Lomatium latilobum is a threatened species of flowering plant in the carrot family, known by the common names Canyonlands lomatium and Canyonlands biscuitroot. It is native to an area straddling the border between Utah and Colorado in the United States, where several of its few occurrences are within Arches National Park and Colorado National Monument.

==Description==
This perennial herb usually grows 10 to 30 centimeters tall, but can on occasion be just 6 cm tall, sprouting from a caudex covered in the withered remains of previous seasons' leaves. The caudex sits atop a broad taproot and produces large clumps of leaves in many clusters, all parts of the plants hairless or only slightly covered in a grainy to rough texture. The leaves are divided into a few pairs of lance-shaped or oval leaflets up to 1.2 centimeters wide. The inflorescence is an umbel of many tiny yellow flowers. Blooming occurs in April through June. The plant has a strong scent reminiscent of lemon and licorice.

==Taxonomy==
In 1913 the botanist Per Axel Rydberg described a new species in the genus Cynomarathrum which he named Cynomarathrum latilobum. In 1937 Mildred Esther Mathias moved the species to the genus Lomatium creating the accepted name Lomatium latilobum. Together with its genus it is classified in the Apiaceae family. It has one other homotypic synonym from when Wilhelm Weber proposed moving it to Aletes as Aletes latiloba in 1984. Rydberg collected the type specimen of the species together with Albert Osbun Garrett near Wilson Mesa in Grand County, Utah.

==Range and habitat==
Lomatium latilobum is a narrow endemic of the Colorado Plateau very often found in Arches National Park and Colorado National Monument. This plant grows in sandy crevices in Entrada Sandstone, Navajo Sandstone, where the Chinle Formation contacts Wingate Sandstone, and other sandstones. The habitat is pinyon-juniper woodland, desert scrub, and other types of plant communities.
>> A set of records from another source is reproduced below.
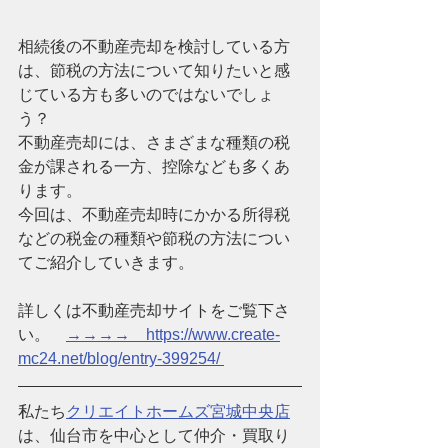
相続後の不動産売却を検討している方
は、節税の方法について知りたいと感
じている方も多いのではないでしょ
う？
不動産売却には、さまざまな種類の税
金が課される一方、控除なども多くあ
ります。
今回は、不動産売却時にかかる所得税
などの税金の種類や節税の方法につい
てご紹介していきます。
詳しくは不動産売却サイトをご覧下さ
い。　
→→→→　https://www.create-
mc24.net/blog/entry-399254/ 
私たち
クリエイトホームズ宮城中央店
は、仙台市を中心として仲介・買取り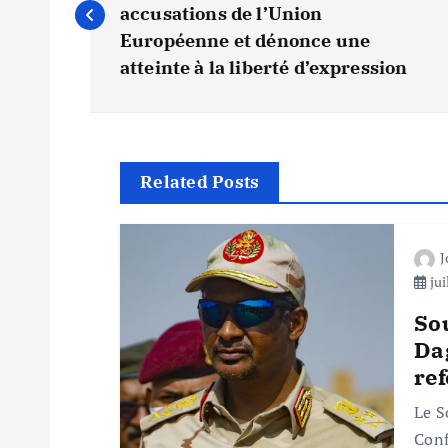
a
accusations de l’Union
v
Européenne et dénonce une
atteinte à la liberté d’expression
i
g
Related Posts
a
t
jui
i
So
Dag
ref
o
Le S
Conf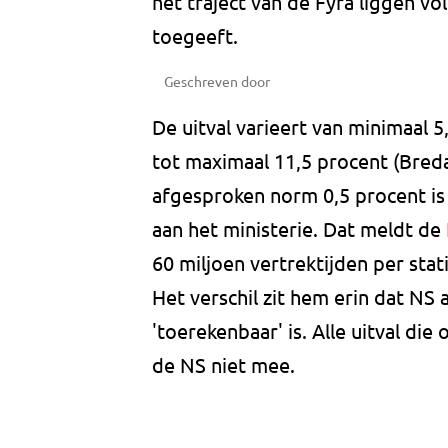
het traject van de Fyra liggen 
toegeeft.
Geschreven door
De uitval varieert van minimaal
tot maximaal 11,5 procent (Bred
afgesproken norm 0,5 procent is
aan het ministerie. Dat meldt de
60 miljoen vertrektijden per stat
Het verschil zit hem erin dat NS
'toerekenbaar' is. Alle uitval die 
de NS niet mee.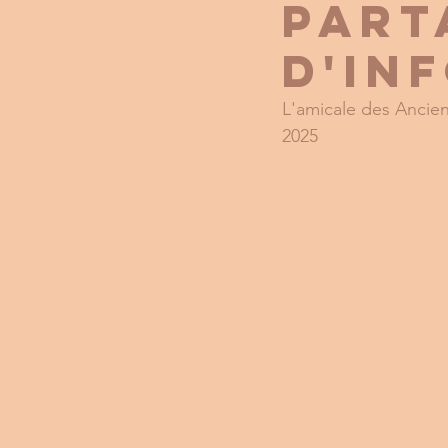
PART
D'IN
L'amicale des Ancie
2025 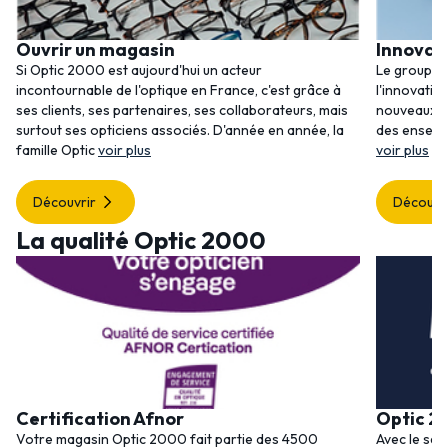
Ouvrir un magasin
Innovat
Si Optic 2000 est aujourd'hui un acteur
Le groupem
incontournable de l'optique en France, c'est grâce à
l'innovatio
ses clients, ses partenaires, ses collaborateurs, mais
nouveaux se
surtout ses opticiens associés. D'année en année, la
des enseig
famille Optic
voir plus
voir plus
Découvrir
Découvr
La qualité Optic 2000
Certification Afnor
Optic 2
Votre magasin Optic 2000 fait partie des 4500
Avec le ser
There are 21 known populations of this plant, 19 documented in Utah as of 2020 and 6 in Colorado as of 2023. There are also populations in the Manti–La Sal National Forest, Black Ridge Canyons Wilderness Area, and Colorado Canyons National Conservation Area. Some are officially protected within national park and national monument territory, but still face threats from people engaging in recreational activity such as hiking; the plants do not tolerate disturbance and are easily uprooted.